I connected with Tim Page, Powell’s biographer and champion; I can only think she would have hand-picked him if she’d had any say in the matter, his writing is graceful, witty, and incisive. He’s also wonderfully kind and thanks to him, I was able to speak with one of Powell’s surviving nieces, Carol, who lives not that far away in Ohio. Every time she said, “Aunt Dawn” I felt a chill. “I always loved that play, Jig Saw,” she said. “We are so delighted that you’re doing it!”
It was evident that Carol is crazy about and proud of her aunt, and I’m hoping to meet her before the run is out. When I have pix, I’ll post.

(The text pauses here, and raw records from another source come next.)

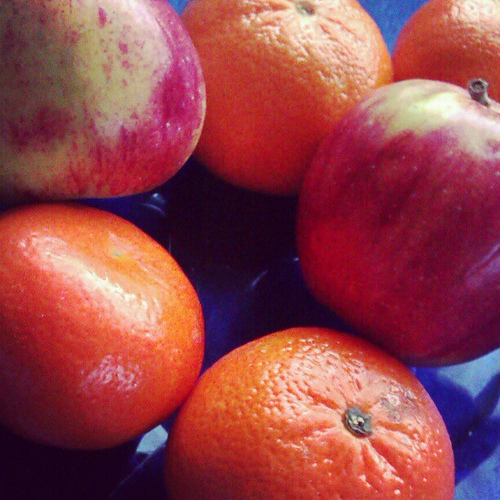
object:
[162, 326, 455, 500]
orange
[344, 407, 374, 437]
dimple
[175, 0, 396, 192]
orange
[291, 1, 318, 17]
dimple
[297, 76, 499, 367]
apple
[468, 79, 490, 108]
stem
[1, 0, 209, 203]
apple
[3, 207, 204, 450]
orange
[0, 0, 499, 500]
blue cloth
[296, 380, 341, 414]
mark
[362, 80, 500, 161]
patch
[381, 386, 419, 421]
bruise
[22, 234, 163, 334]
light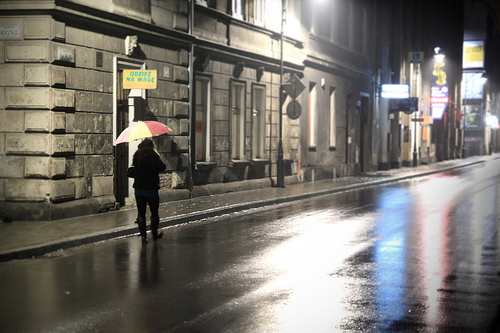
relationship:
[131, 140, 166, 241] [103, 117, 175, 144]
woman carrying umbrella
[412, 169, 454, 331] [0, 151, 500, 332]
reflection of neon lights on pavement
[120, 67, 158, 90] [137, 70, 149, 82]
sign with writing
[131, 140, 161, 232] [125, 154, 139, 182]
woman carrying handbag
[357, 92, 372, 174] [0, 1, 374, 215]
door to building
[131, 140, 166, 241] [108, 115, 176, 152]
woman with umbrella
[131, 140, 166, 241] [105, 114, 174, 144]
woman with umbrella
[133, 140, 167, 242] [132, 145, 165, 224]
person in clothing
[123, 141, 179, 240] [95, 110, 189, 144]
person with umbrella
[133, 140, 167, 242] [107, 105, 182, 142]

At the read-through last night, we laughed a lot; there are many funny lines. But on the way home, I remembered the famous line (attributed to a bunch of actors on their deathbeds, but I heard it was David Burbage, who only theater geeks will recognize), “Dying is easy. Comedy’s hard.” Powell’s brilliant writing can’t be the whole show. The audience has to care about the characters, they’ll have to fight for things, and we’ll need to be in suspense as to who will win the little battles that happen in every scene.

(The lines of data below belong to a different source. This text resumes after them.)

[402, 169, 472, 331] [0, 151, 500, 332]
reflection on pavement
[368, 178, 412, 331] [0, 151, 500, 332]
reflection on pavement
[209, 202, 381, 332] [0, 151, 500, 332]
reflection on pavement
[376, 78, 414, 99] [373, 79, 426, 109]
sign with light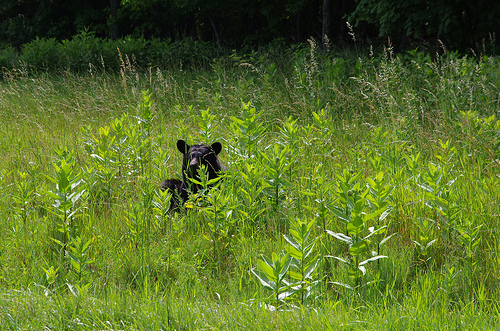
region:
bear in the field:
[75, 100, 270, 227]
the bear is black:
[192, 143, 240, 169]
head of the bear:
[180, 144, 206, 176]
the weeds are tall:
[308, 149, 405, 262]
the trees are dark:
[198, 12, 344, 53]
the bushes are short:
[6, 16, 148, 61]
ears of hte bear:
[171, 135, 218, 150]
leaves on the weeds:
[70, 107, 108, 178]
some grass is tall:
[130, 280, 185, 328]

But thank you, Internet. I stumbled upon this excellent Gerald Howard piece, “How Dawn Powell Can Save Your Life,” which opens with this Powell quote:
“The human comedy is always tragic, but since its ingredients are always the same — dupe, fox, straight, like burlesque skits — the repetition through the ages is comedy. The basis of tragedy is man’s helplessness against disease, war and death; the basis of comedy is man’s helplessness against vanity (the vanity of love, greed, lust, power).”
Given that, not sure whether I should with you a vanity-free or vanity-full weekend, but I trust we all get what we deserve.